Dataset entries:
========================================
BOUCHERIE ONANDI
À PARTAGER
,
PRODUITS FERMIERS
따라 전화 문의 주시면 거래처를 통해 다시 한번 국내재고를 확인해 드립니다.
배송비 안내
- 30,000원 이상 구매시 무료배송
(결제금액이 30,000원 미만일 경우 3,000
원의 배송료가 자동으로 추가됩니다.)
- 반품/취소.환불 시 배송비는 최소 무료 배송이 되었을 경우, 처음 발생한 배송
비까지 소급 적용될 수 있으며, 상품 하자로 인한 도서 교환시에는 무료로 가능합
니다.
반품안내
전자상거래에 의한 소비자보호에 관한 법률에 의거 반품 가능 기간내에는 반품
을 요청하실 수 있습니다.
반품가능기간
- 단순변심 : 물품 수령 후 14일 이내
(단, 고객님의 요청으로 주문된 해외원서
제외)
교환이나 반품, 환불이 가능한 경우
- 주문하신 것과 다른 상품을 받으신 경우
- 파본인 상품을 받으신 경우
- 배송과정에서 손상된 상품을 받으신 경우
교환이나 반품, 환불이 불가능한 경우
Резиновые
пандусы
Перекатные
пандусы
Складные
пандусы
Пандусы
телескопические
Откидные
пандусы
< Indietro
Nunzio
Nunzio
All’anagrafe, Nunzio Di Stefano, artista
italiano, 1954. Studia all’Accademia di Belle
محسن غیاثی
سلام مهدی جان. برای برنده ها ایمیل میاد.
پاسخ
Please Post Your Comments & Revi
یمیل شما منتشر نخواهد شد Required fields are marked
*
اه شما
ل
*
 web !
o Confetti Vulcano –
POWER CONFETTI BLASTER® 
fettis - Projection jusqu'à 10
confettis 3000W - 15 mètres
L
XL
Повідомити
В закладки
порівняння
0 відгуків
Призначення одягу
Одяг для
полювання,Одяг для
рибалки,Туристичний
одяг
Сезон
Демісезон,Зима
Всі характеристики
========================================
- EXERCISE: Produce an exact transcription of the lines from the one containing "полювання,Одяг для" through the end of the records, both included, and no other lines.

- THE ANSWER:
полювання,Одяг для
рибалки,Туристичний
одяг
Сезон
Демісезон,Зима
Всі характеристики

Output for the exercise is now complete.